- Supplied entries:
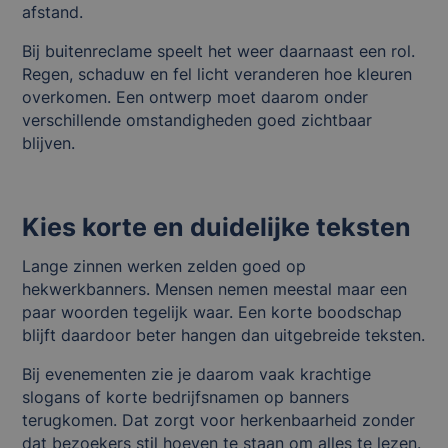
afstand.
Bij buitenreclame speelt het weer daarnaast een rol.
Regen, schaduw en fel licht veranderen hoe kleuren
overkomen. Een ontwerp moet daarom onder
verschillende omstandigheden goed zichtbaar
blijven.
Kies korte en duidelijke teksten
Lange zinnen werken zelden goed op
hekwerkbanners. Mensen nemen meestal maar een
paar woorden tegelijk waar. Een korte boodschap
blijft daardoor beter hangen dan uitgebreide teksten.
Bij evenementen zie je daarom vaak krachtige
slogans of korte bedrijfsnamen op banners
terugkomen. Dat zorgt voor herkenbaarheid zonder
dat bezoekers stil hoeven te staan om alles te lezen.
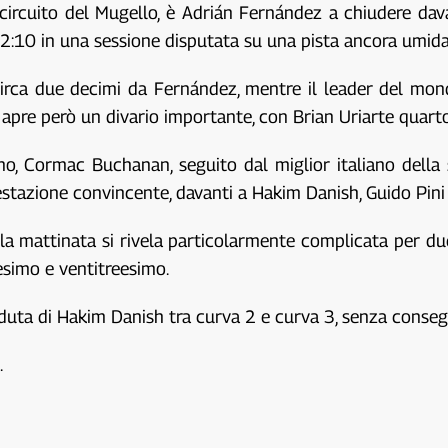
 circuito del Mugello, è Adrián Fernández a chiudere dav
 2:10 in una sessione disputata su una pista ancora umida
 circa due decimi da Fernández, mentre il leader del mo
si apre però un divario importante, con Brian Uriarte quart
no, Cormac Buchanan, seguito dal miglior italiano della 
stazione convincente, davanti a Hakim Danish, Guido Pini
e la mattinata si rivela particolarmente complicata per d
simo e ventitreesimo.
caduta di Hakim Danish tra curva 2 e curva 3, senza conseg
.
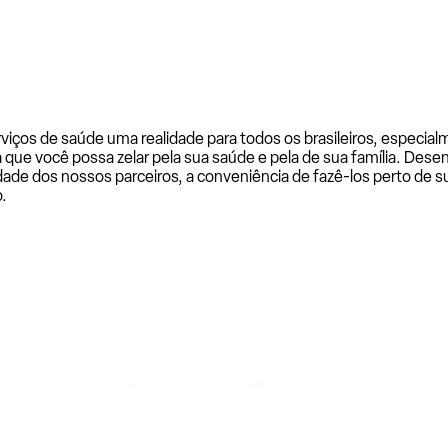
rviços de saúde uma realidade para todos os brasileiros, especi
a que você possa zelar pela sua saúde e pela de sua família. De
ade dos nossos parceiros, a conveniência de fazê-los perto de su
.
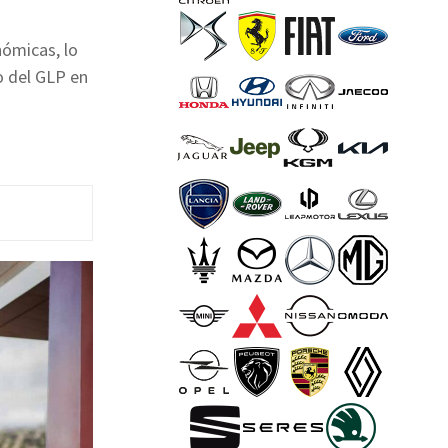
nómicas, lo
o del GLP en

- What the task requires:
One number only, please: the count of lines in the material holding the word "Fernández".

- Output for this task:
2